| EXERCISE SET |
**1)** Translate this sentence from the Chesapeake Bay text into Spanish: "It is designed to ensure that all pollution control measures needed to restore the Bay and its tidal rivers are secure by 2025."
**2)** Decide whether each statement agrees with the Chesapeake Bay text, answering yes or no and quoting the words of the text that settle it:
(a) The Back River WWTP has an average daily flow of 185 million gallons per day.
(b) The Patapsco WWTP consists of fifty-two Denite filters.
(c) The EPA established the Chesapeake Bay Total Maximum Daily Load in late 2010.
**3)** Please write the next part of the Chesapeake Bay text, starting after its final sentence.

The Chesapeake Bay Watershed includes hundreds of thousands of creeks, streams and rivers over 64,000 square miles in the eastern United States. While the Bay boasts unparalleled beauty, pollution from agriculture, wastewater treatment plants and urban runoff is a significant problem for the Bay and its watershed. Of the thousands of wastewater treatment plants supporting nearly 18 million people in the watershed, 470 are designated by U.S. Environmental Protection Agency as significant sources of nutrients and total suspended solids.
In late 2010, the EPA established the Chesapeake Bay Total Maximum Daily Load, a daily pollution regulation that puts restrictions on the total amount of nitrogen and phosphorus – major sources of nutrient pollution - allowed in the Bay. It is designed to ensure that all pollution control measures needed to restore the Bay and its tidal rivers are secure by 2025.
The effort to turn the tide within the Chesapeake Bay Watershed encompasses water filtration and nutrient removal efforts at over a dozen waterways. More than twenty wastewater treatment plants in the Chesapeake Bay watershed are using the DE NORA TETRA® Denite® technology to meet the stringent National Pollution Discharge Elimination System permit regulations of 3 mg/L Total Nitrogen and 0.3 mg/L Total Phosphorus. The Back River WWTP on the outskirts of Baltimore is the largest denitrification filter in the United States with an average daily flow of 185 million gallons per day (MGD). Back River WWTP is composed of fifty–two 11’-8” wide x 100’-0” long Denite filters arranged in four quadrants. The 81 MGD Patapsco WWTP, under construction, consists of thirty-four 11’-8” wide x 100’-0” long Denite filters.
Other WWTPs using DE NORA TETRA® Denite® technology in the Chesapeake Bay watershed include Arlington County WPCP, WSSC Seneca Creek WWTP, York River WWTP, Cumberland WWTP, H. L. Mooney AWTP, Lebanon WWTP, and Parkway WWTP. The City of Richmond WWTP was a pioneer in the early days of nutrient removal for the Bay, retrofitting their nozzle-bottom filters with robust TETRA underdrains in 1986 to allow for fixed-film denitrification in their tertiary filters.

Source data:
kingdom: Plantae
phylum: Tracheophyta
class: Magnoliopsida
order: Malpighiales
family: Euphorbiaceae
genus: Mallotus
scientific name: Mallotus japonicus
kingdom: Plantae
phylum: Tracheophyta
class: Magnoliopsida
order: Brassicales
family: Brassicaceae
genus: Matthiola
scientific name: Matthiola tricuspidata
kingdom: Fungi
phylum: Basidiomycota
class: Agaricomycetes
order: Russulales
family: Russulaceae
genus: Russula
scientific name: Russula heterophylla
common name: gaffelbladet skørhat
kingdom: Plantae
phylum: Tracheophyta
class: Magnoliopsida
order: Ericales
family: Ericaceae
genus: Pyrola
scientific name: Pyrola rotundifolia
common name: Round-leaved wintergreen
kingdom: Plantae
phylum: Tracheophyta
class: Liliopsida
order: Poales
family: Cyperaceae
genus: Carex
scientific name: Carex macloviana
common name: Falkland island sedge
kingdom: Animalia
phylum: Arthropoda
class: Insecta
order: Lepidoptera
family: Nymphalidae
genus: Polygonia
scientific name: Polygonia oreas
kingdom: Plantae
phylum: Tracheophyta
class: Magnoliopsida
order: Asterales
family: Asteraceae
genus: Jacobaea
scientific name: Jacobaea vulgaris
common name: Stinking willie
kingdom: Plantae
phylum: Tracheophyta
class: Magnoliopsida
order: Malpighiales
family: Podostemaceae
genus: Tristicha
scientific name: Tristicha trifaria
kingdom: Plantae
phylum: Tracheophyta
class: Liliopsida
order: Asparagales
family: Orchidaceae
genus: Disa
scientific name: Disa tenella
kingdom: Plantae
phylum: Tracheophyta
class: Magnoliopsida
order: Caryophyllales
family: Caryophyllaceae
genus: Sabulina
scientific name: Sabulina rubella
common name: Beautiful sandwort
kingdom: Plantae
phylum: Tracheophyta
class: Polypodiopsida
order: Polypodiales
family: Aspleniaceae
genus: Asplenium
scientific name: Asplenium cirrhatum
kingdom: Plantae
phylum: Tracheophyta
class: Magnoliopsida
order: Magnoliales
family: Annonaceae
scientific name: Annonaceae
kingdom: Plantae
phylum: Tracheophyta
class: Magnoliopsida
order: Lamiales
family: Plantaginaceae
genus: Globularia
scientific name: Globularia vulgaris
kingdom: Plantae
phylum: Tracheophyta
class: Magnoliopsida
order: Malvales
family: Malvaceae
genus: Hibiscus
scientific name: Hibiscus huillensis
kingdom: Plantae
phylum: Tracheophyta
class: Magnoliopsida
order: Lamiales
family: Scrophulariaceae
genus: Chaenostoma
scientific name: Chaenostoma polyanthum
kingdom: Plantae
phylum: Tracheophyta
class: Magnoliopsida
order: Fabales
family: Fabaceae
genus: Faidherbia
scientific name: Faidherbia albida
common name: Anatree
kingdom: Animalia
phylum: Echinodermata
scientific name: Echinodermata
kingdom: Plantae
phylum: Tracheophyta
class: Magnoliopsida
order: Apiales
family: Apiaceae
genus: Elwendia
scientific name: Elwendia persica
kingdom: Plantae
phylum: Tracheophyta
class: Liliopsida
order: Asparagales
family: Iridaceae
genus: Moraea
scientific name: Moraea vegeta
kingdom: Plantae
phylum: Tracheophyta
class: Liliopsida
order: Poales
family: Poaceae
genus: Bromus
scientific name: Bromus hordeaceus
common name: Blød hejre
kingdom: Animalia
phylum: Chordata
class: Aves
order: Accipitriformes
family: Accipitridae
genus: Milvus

| RESPONSES FOR EACH TASK |
**1)** Está diseñado para garantizar que todas las medidas de control de la contaminación necesarias para restaurar la Bahía y sus ríos de marea estén aseguradas para 2025.

**2)**
(a) Yes: "with an average daily flow of 185 million gallons per day (MGD)"
(b) No: "consists of thirty-four 11’-8” wide x 100’-0” long Denite filters"
(c) Yes: "In late 2010, the EPA established the Chesapeake Bay Total Maximum Daily Load"

**3)**
Using a biologically active deep bed sand filter, the DE NORA TETRA® Denite® system converts nitrates into nitrogen gas and a supplemental carbon source is added to the filter’s influent water to help grow the denitrifying biomass. The Denite system simultaneously reduces suspended solids. While much of the wastewater’s phosphorus content is removed upstream of the filter, residual solids containing phosphorus are captured in the filter media. Additionally, phosphorus is consumed via the denitrification mechanism where it is incorporated into the biomass. The nitrogen gas is periodically purged or ‘bumped’ from the filter bed via a brief up flow backwash water – typically multiple times per day. The filtered solids and biomass are removed from the filter bed via an air and water backwash – typically once two to five days.
Three novel components make the DE NORA TETRA® Denite® system unique. First, proprietary SNAP-T® underdrains support the media and during backwash, start the distribution of air and water. The mono-media sand is the second critical component, functioning as both a support for the denitrifying bacteria and a filter media for the influent TSS and a capture mechanism for the biomass generated from the denitrification reaction. Distinct properties provide a system that can operate for decades with little or no media loss or degradation. Third, De Nora uses a proprietary algorithm called TETRAPace to control the flow of supplemental carbon to the filter. The algorithm uses a feedforward / feedback loop to optimize the carbon usage and minimize the residual TOC in the treated effluent water.